Nadine Niederjohann

Im Alter von knapp 6 Jahren hatte ich die erste Begegnung mit dem Sterben. Durch den Tod meiner krebskranken Kindergartenfreundin und meiner Ur-Oma, bei der ich auf einen persönlichen Abschied bestand, wurden die ersten Fragen, sowie eine gewisse Neugier geweckt.

Während eines einjährigen Schülerjobs im örtlichen Alters- und Pflegeheim durfte ich eine Dame vor und während ihres Sterbeprozesses begleiten. Im Anschluss war ich aufgrund meiner familiären Situation im Alter von 15 bis 17 Jahren beim Caritas im Familienentlastenden Dienst angestellt und betreute vergleichbar zum heutigen Assistenzmodell ein gleichaltriges schwer behindertes Mädchen, sowie ein weiteres kleines schwerst-mehrfach behindertes Mädchen, welches nach knapp einem Jahr der Begleitung starb.

Durch weitere prägende Ereignisse im jungen Erwachsenenalter kam der Wunsch auf, Menschen in der letzten Lebensphase zu begleiten. Begriffe wie Palliative Care waren zu der Zeit noch keinem bekannt.

Ausbildungen in diesem Bereich wurden nur in Verbindung mit Pflegeberufen angeboten. Mein Fokus lag aber vor vielen Jahren schon auf der psychosozialen Begleitung, die einen völlig anderen Rahmen benötigt, als bei der Pflege, unter Zeitdruck, zwischen Tür und Angel.

Seit meinem 15. Lebensjahr verschlinge ich alles was zum Thema Sterbebegleitung und Nahtoderfahrungen verfügbar ist.

Ich machte eine Ausbildung zur MTA, bekam mit 27 mein erstes Kind und war mit Leib und Seele Mama für die kommenden Jahre.

Gleichzeitig konnte ich in speziellen Netzwerken, Vereinen und im privaten Umfeld viele Jahre eine Stütze für akut betroffene Familien in verschiedenen Extremsituationen sein.

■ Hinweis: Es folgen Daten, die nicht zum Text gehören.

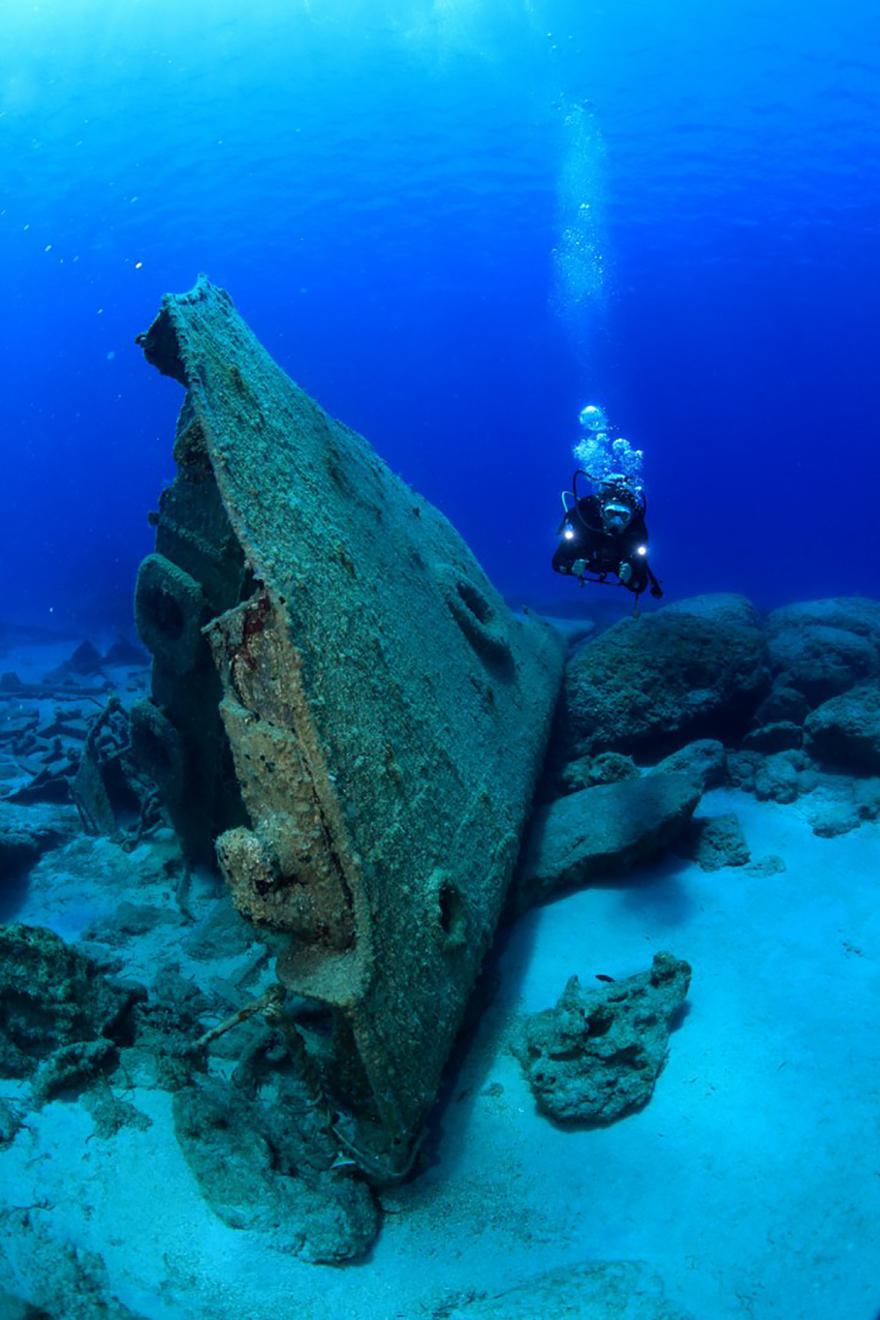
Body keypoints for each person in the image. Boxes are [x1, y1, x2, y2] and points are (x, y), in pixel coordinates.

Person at [553, 469, 663, 608]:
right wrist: (571, 568)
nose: (616, 522)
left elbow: (640, 585)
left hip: (617, 564)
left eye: (624, 516)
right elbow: (557, 562)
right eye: (611, 513)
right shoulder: (584, 525)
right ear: (601, 511)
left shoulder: (635, 534)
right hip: (587, 558)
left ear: (631, 518)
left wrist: (630, 578)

2005 wurde ich als junge Mutter durch eine akut lebensbedrohliche Erkrankung mit der eigenen Sterblichkeit konfrontiert.
Das hat mich nachhaltig verändert!

Nachdem meine Tochter 2015 starb, beschloss ich mit all meiner Erfahrung und den dadurch zum Teil sehr früh entwickelten Fähigkeiten mir meinen Wunsch aus der Jugend zu erfüllen und begann aktiv mit der Begleitung von Menschen in der letzten Lebensphase, und Eltern die eine lebensverändernde oder limitierende Diagnose für ihr Kind bekommen haben:

Da der eigene Erfahrungsschatz zwar riesengross ist, dieser alleine aber keine kompetente Begleitung ermöglicht, habe ich eine Ausbildung zur Sterbeamme bei Claudia Cardinal absolviert, und den CAS Studiengang Palliative Care an der Universität Luzern erfolgreich abgeschlossen.

Seit Januar 2020 bin ich im ehrenamtlich im Hospiz tätig.

Ein Hospiz Begleitkurs gehört ebenso zur stetigen persönlichen Weiterbildung, wie der Besuch von Fachtagungen, die Auseinandersetzung mit dem Thema Demenz und das lesen von unzähligen Büchern

Weiterbildungen und Vorträge zu allen relevanten Themen meiner Arbeit besuche ich wann immer möglich aus Leidenschaft für meine Tätigkeit als Sterbeamme. Ein multiprofessionelles Netzwerk sorgt ständig für Weiterentwicklung, neue Ideen und Möglichkeiten.

Keiner fragt mich, wie es mir geht, weil alle Schiss haben.
Dieses krampfhafte Reden über alles Mögliche, das tut weh.
Hey kapiert ihr nicht?
Ich werde sterben!
Das ist mein einziges Thema, in jeder Minute, in der ich alleine bin.